You will find different solutions for creating suffix trees in this context, many of which are more advanced, for example, allowing to process online data. However, for this coursework you are meant to stick as closely to the following definition as possible. Specifically, there is no need to implement suffix links or construct an implicit tree, for example.
Definition: Simple Suffix Tree
Let s = s1 , ..., sn be a string. A directed tree G = (V, E) with a root r is called a Simple Suffix Tree for s if it satisfies the following conditions:
(i) The tree has exactly n leaves which are labelled 1, ..., n
(ii) The edges of the tree are labelled with symbols from an alphabet Γ, or $ indicating an “end” character, needed when a suffix is a prefix of another suffix
(iii) All outgoing edges (from an inner vertex to its children) are labelled with pairwise different symbols
(iv) The path from the root to the leaf i is labelled si , ..., sn
[Hint: (ii) becomes clear if you think about the example s = ATGATG
An example of a Simple Suffix Tree for the sequence s = TACTAG is given in Figure 1.
Figure 1: Example of a Suffix Tree
(a) Simple Suffix Tree (25 points)

* [Data]:

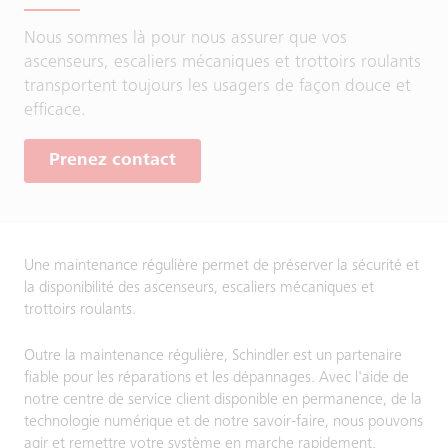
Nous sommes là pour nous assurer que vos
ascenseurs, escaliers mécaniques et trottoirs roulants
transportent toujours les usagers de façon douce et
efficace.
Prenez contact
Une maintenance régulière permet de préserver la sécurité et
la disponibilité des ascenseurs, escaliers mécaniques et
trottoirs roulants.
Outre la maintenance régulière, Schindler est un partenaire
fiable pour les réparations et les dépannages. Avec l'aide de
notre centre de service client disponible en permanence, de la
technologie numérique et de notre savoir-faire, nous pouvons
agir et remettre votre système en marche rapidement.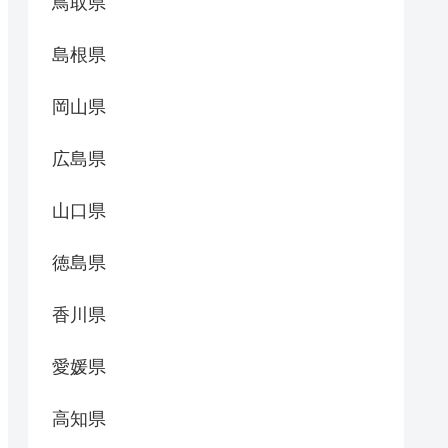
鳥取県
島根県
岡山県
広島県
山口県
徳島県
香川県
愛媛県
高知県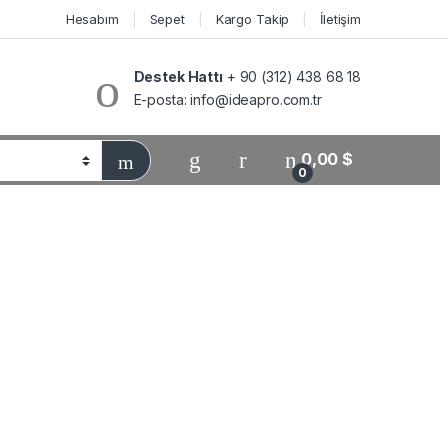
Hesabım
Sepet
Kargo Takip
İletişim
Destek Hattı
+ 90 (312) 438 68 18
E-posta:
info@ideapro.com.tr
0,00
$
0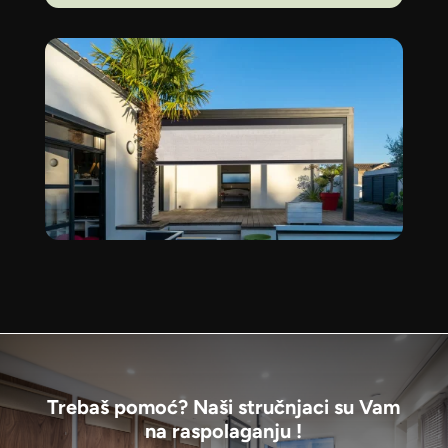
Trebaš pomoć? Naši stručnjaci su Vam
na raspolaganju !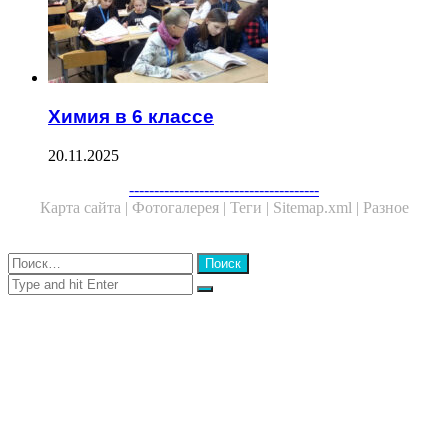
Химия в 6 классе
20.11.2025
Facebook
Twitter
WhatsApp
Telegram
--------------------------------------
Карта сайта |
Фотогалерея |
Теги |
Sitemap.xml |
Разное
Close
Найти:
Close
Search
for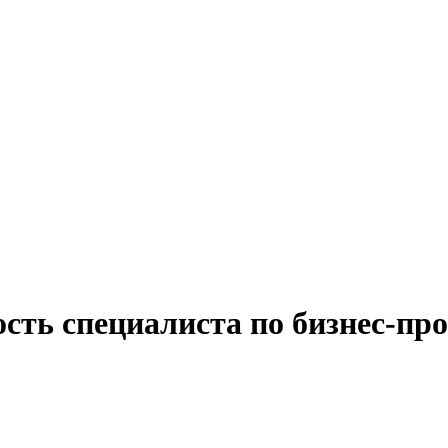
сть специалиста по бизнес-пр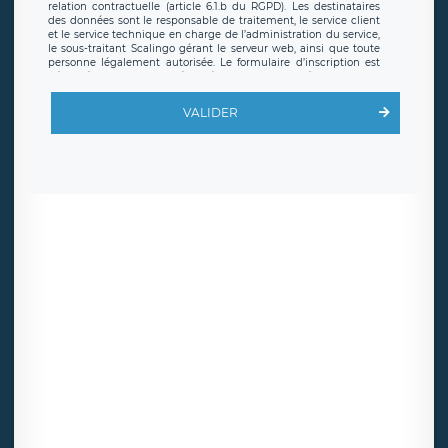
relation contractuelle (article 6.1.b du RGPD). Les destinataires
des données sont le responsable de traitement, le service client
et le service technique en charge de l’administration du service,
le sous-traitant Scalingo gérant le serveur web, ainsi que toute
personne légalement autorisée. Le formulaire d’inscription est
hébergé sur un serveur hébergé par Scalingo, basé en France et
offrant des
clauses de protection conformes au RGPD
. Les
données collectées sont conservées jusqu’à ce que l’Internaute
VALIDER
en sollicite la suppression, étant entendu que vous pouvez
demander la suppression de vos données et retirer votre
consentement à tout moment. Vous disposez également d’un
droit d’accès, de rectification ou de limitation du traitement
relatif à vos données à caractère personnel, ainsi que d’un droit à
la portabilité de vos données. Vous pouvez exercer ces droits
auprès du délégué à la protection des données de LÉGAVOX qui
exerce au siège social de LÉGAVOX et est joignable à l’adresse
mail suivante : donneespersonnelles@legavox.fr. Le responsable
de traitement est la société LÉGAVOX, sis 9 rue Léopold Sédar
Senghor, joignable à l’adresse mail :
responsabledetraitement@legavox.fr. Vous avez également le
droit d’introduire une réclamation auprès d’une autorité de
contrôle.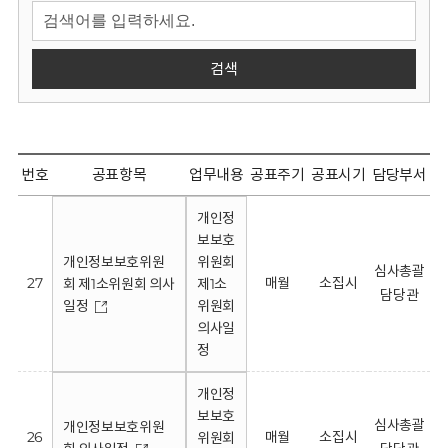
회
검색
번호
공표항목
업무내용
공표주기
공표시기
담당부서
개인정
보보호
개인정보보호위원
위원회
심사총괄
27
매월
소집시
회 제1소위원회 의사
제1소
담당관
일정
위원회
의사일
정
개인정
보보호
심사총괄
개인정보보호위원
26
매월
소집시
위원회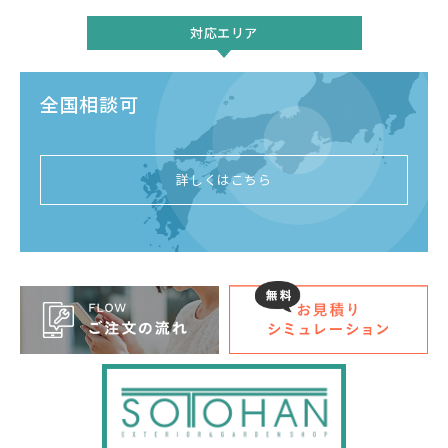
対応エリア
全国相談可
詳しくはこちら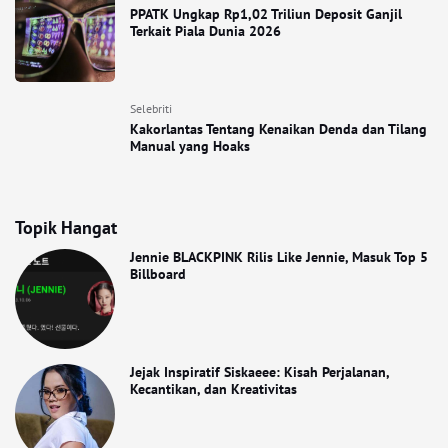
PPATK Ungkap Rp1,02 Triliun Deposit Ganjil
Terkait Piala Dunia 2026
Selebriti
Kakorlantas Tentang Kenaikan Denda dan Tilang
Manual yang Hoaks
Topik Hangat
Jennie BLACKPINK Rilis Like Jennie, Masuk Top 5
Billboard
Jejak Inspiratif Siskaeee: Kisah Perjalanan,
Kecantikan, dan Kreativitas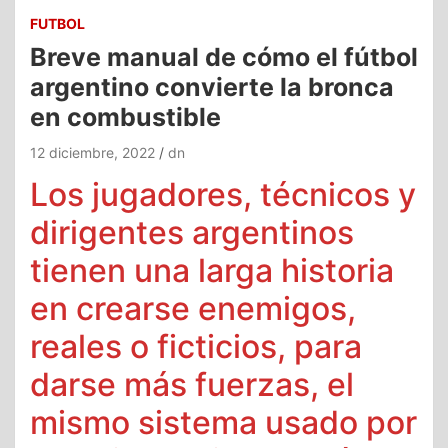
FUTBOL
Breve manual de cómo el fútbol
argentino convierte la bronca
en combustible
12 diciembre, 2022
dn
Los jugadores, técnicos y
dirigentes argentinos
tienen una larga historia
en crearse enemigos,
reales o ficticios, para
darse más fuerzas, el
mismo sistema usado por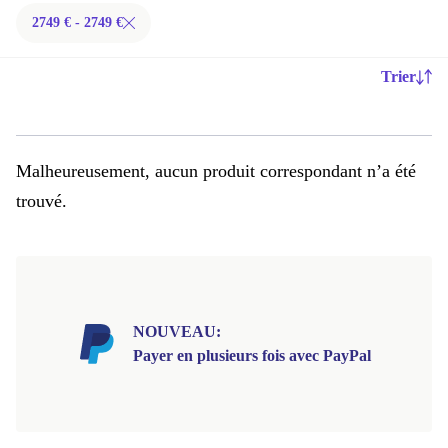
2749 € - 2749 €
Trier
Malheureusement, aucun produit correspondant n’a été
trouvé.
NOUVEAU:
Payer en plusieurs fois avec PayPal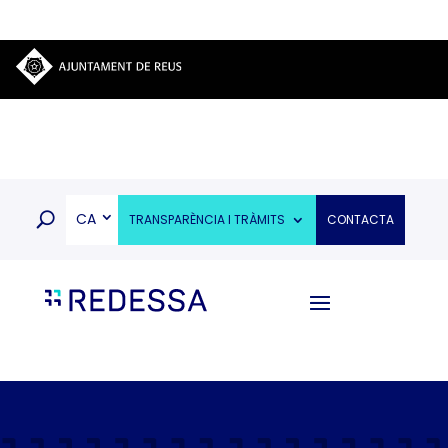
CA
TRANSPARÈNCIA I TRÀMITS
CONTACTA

* [Assignment 1]:
Reproduce the passage of the suffix tree coursework text that opens with the words containing "You will find" and closes with "tree, for example.", copying every word and symbol without change.
* [Assignment 2]:
Carry on the coursework text about simple suffix trees, picking up right after its final line.

* [Written response 1]:
You will find different solutions for creating suffix trees in this context, many of which are more advanced, for example, allowing to process online data. However, for this coursework you are meant to stick as closely to the following definition as possible. Specifically, there is no need to implement suffix links or construct an implicit tree, for example.

* [Written response 2]:
Write a Python program that creates a Simple Suffix Tree according to the previous Definition, and performs a substring search. Your program should return the start position of the substring, if found, and allow for multiple occurrences of a substring. In Answers.pdf, provide a few examples of your choice that show that your code correctly produces a Suffix Tree. These should be for arbitrary, short sequences, similar to the examples s = TACTAG or s = TACTAC, Demonstrate that you can perform. a search successfully. You can either draw Suffix Trees by hand and take a picture, or use tools such as networkx.
Your program SuffixTreeSearch.py should take three arguments: 1) a string with the filename of the file containing the sequences (for example ”Wuhan-S.txt”), 2) substringˆ(s) (for example ”AACCTTGG”), and 3) a string indicating which type of Suffix Tree to use, for Question 7a) this will be ”Simple Suffix Tree”, in 7c) this will be ”Compact Suffix Tree” . Inputs should be with quotes.
SuffixTreeSearch.py should return either: 0 (substring has not been found)
i (start index of substring ˆ(s) in s, i ∈ 1,..., n), or
multiple start indices, separated by a blank, e.g. ”3 127 3340”, returned without quotes.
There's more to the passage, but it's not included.